Descrizione generale
L'Abete del Caucaso, botanicamente noto come Abies nordmanniana, è una conifera sempreverde della famiglia delle Pinaceae, originaria delle catene montuose tra il Mar Nero e il Mar Caspio. Questo esemplare in mastello da ø40 cm, con altezza 120/140 cm, è ideale come albero di Natale rigenerabile, grazie a un apparato radicale stabilizzato in contenitore.Specifiche tecniche
- Diametro del mastello: ø40 cm
- Altezza: 120/140 cm
- Aghi: lunghi 2-3,5 cm, verde scuro lucido
- Resistenza al freddo: fino a -25°C (Zona USDA 4-7)
- pH ottimale del terreno: 5.5-7.0
- Crescita annuale: 20-30 cm
- Dimensioni della buca per il trapianto: larghezza 80 cm, profondità 60 cm
- Strato di drenaggio: 10 cm di ghiaia o argilla espansa
Indicazioni e utilizzo
- Esemplare isolato in parchi e giardini di medie e grandi dimensioni per un forte impatto architettonico.
- Utilizzo come albero di Natale di pregio, grazie alla capacità di trattenere gli aghi anche in ambienti riscaldati.
- Riforestazione in aree montane e sub-montane tra i 600 e i 1500 metri di altitudine.

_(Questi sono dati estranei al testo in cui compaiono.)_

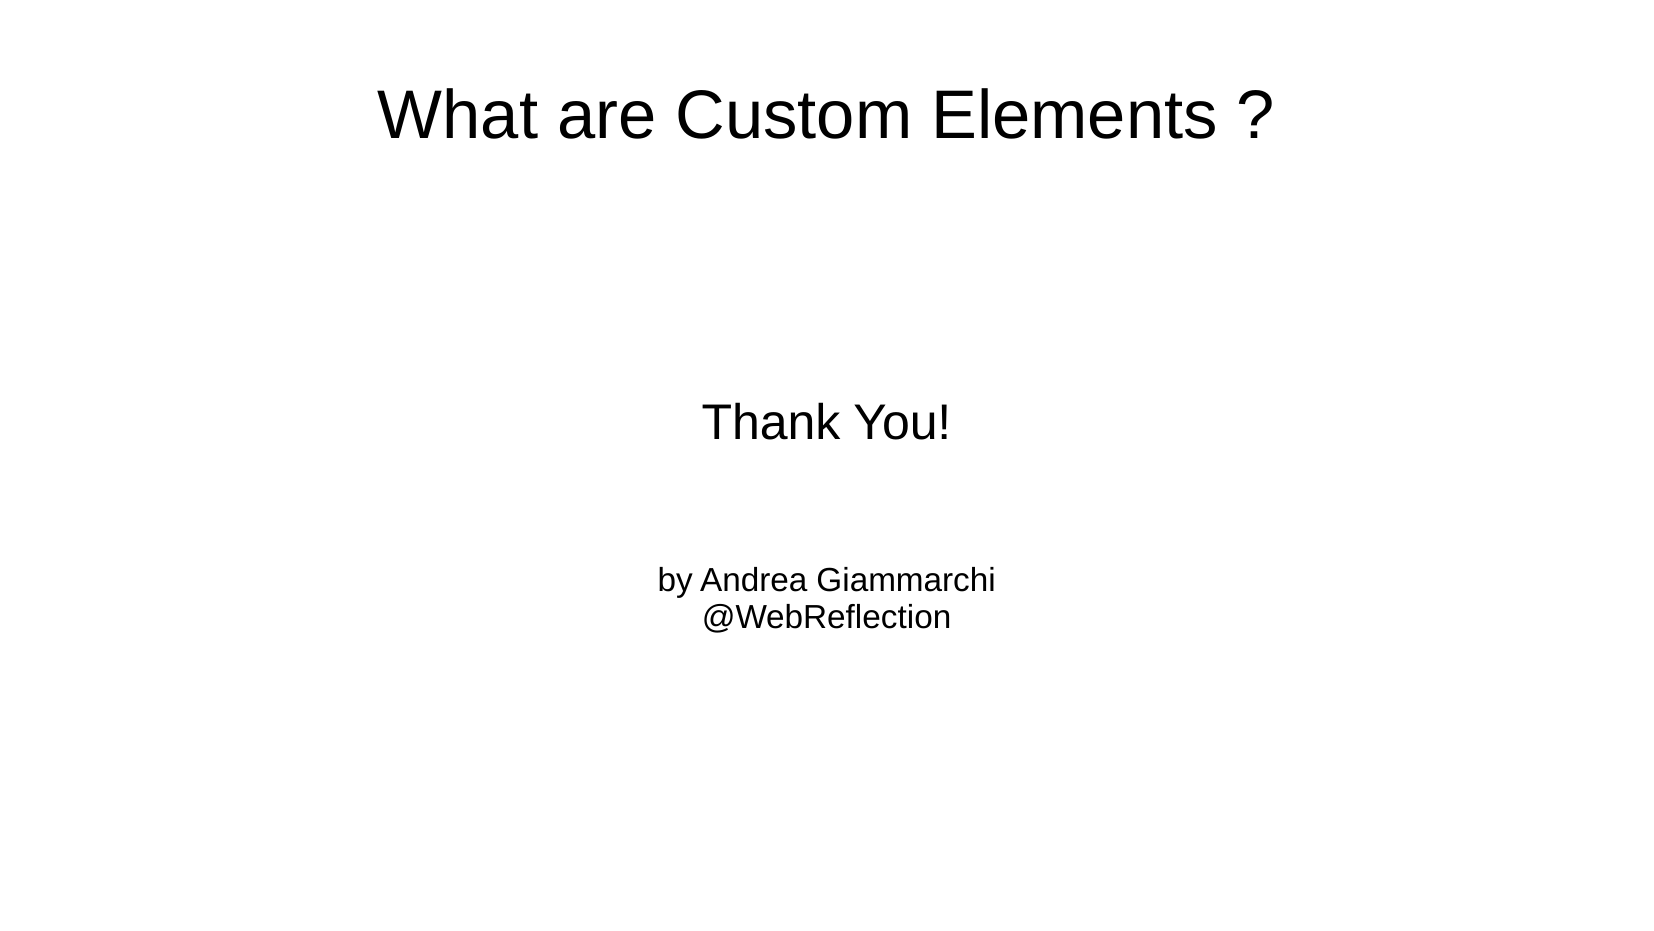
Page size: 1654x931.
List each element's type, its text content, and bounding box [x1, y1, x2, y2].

title What are Custom Elements ? [82, 37, 1571, 193]
subtitle Thank You! by Andrea Giammarchi @WebReflection [82, 217, 1571, 758]
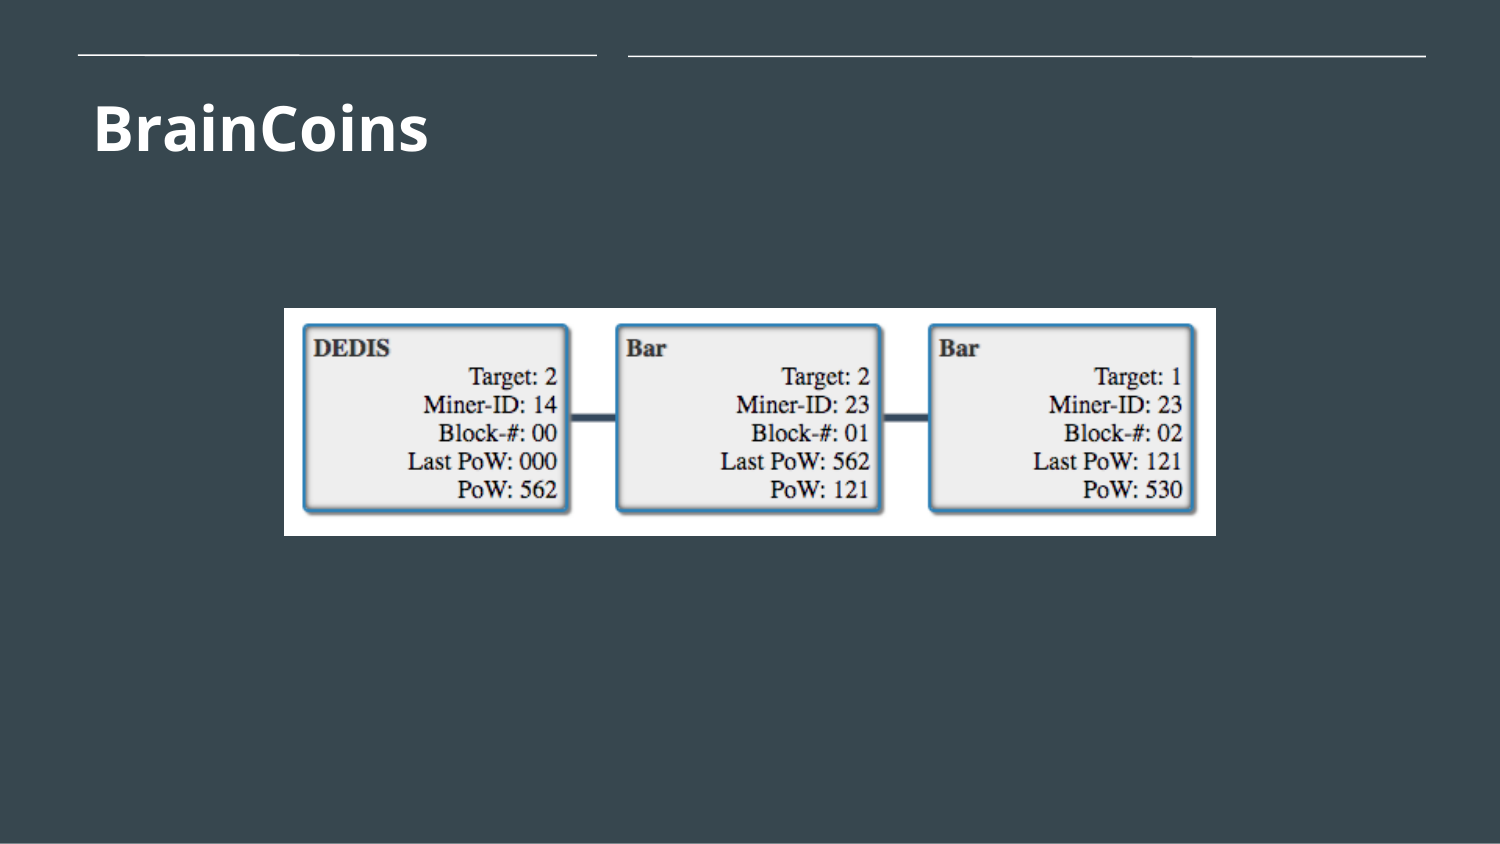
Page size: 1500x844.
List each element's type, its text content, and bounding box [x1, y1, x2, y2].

picture [284, 308, 1216, 536]
title BrainCoins [77, 73, 597, 413]
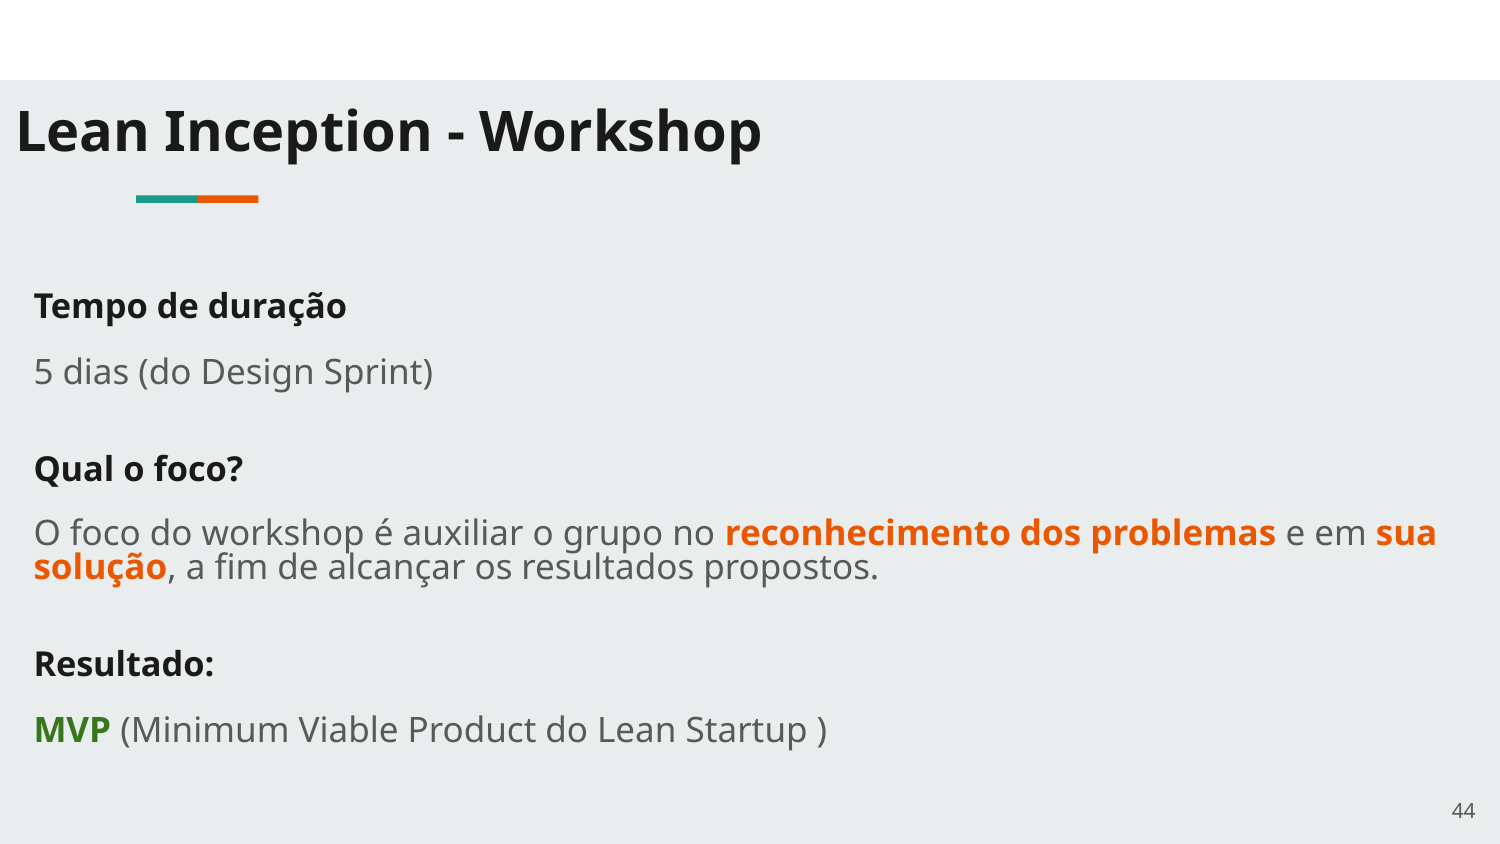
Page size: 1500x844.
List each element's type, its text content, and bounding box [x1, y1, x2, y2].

subtitle Tempo de duração 5 dias (do Design Sprint) Qual o foco? O foco do workshop é auxiliar o grupo no reconhecimento dos problemas e em sua solução, a fim de alcançar os resultados propostos. Resultado: MVP (Minimum Viable Product do Lean Startup ) [18, 235, 1471, 738]
title Lean Inception - Workshop [0, 80, 1101, 181]
slide_number <number> [1400, 779, 1491, 844]
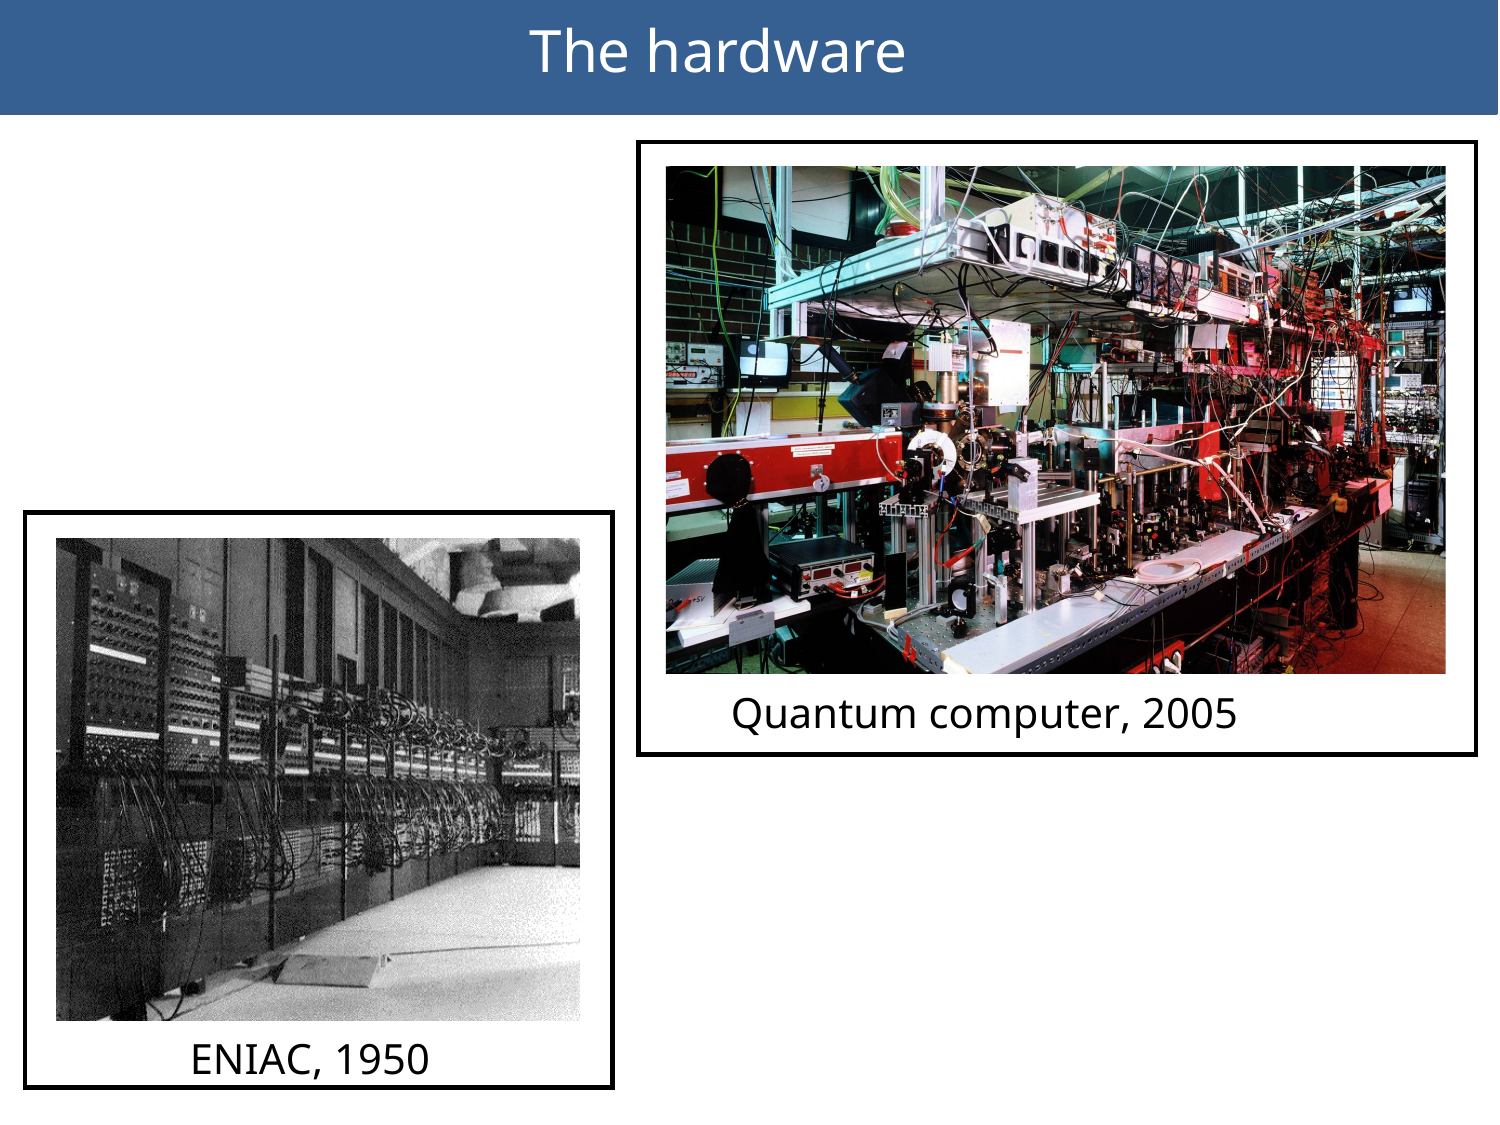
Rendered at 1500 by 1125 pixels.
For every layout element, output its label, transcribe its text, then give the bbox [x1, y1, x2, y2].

picture [56, 538, 580, 1021]
list The hardware [156, 12, 1282, 111]
picture [665, 166, 1446, 674]
text_box [638, 141, 1476, 755]
text_box Quantum computer, 2005 [716, 679, 1254, 745]
text_box ENIAC, 1950 [174, 1025, 446, 1091]
text_box [24, 512, 613, 1088]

- Barriera frangivento e acustica in contesti rurali o periurbani.
Irrigazione
Gli esemplari in mastello richiedono annaffiature regolari: in estate, ogni 7-10 giorni, verificando l'umidità del substrato a 10 cm di profondità. Se utilizzato indoor durante le festività, il terreno deve rimanere costantemente umido (ma non saturo) e la chioma dovrebbe essere nebulizzata con acqua demineralizzata.
Concimazione
La somministrazione di nutrienti deve avvenire a fine febbraio e a metà settembre, utilizzando un concime organico-minerale bilanciato (NPK 12-12-17) arricchito con magnesio e microelementi. In fase di impianto, è consigliato l'apporto di stallatico sfarinato maturo sul fondo della buca per favorire lo sviluppo delle micorrize radicali.
Potatura e manutenzione
L'Abete del Caucaso non richiede potature di formazione, mantenendo naturalmente un portamento piramidale. Eventuali interventi di manutenzione si limitano alla rimozione di rami secchi o danneggiati, da effettuarsi a fine inverno con attrezzi disinfettati.
Istruzioni per il trapianto
Il periodo migliore per la messa a dimora definitiva va da metà ottobre a fine marzo, evitando i periodi di gelo intenso. Dopo l'inserimento, colmare con una miscela di terra di scavo e terriccio professionale per conifere, compattando leggermente e stabilizzando la pianta con un tutore obliquo per i primi due anni.